- _Goal of the exercise_:
Which lines in the material below contain the string "носочной"? Return each of those lines in full, treating uppercase and lowercase letters as different.

- _Data to use_:
========================================
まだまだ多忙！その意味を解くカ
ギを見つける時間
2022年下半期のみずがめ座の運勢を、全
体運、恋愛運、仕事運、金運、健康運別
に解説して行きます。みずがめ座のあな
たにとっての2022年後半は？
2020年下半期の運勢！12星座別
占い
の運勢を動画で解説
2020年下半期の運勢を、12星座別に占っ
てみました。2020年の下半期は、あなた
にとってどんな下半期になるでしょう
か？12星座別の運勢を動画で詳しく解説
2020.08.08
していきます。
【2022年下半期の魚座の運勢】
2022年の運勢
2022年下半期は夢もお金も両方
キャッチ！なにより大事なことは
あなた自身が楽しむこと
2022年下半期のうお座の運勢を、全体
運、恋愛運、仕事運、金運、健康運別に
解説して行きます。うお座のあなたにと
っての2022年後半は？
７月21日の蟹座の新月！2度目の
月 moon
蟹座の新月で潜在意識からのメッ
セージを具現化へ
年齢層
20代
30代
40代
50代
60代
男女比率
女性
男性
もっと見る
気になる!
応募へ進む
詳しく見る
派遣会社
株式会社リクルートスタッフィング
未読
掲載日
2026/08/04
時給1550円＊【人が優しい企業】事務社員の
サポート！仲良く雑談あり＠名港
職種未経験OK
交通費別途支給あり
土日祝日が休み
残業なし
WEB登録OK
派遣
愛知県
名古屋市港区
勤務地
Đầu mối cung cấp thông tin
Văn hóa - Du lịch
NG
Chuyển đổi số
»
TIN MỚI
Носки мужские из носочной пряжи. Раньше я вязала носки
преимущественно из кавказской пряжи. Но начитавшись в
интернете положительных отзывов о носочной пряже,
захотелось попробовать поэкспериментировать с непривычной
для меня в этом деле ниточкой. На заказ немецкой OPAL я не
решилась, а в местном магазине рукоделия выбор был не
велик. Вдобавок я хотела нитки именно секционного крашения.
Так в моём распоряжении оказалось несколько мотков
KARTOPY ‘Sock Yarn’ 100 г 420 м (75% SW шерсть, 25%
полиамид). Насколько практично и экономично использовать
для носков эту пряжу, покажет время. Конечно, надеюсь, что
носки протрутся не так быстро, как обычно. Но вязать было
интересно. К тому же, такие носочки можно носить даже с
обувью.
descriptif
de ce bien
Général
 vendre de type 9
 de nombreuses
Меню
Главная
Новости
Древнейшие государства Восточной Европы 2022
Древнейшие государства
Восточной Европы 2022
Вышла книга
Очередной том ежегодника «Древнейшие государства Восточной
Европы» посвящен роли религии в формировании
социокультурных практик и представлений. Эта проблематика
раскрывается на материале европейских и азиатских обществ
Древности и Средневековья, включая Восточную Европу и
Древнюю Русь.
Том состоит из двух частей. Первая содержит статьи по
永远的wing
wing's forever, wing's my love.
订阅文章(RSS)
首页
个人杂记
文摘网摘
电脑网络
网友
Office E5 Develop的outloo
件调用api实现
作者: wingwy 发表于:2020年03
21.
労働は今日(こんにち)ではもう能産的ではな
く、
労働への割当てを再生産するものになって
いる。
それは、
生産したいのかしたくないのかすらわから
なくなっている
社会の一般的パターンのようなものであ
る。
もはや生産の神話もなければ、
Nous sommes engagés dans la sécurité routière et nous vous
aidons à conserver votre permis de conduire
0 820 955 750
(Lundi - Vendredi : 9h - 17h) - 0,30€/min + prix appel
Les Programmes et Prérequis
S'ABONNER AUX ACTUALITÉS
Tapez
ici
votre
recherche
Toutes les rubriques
========================================
- _Reply_:
Носки мужские из носочной пряжи. Раньше я вязала носки
интернете положительных отзывов о носочной пряже,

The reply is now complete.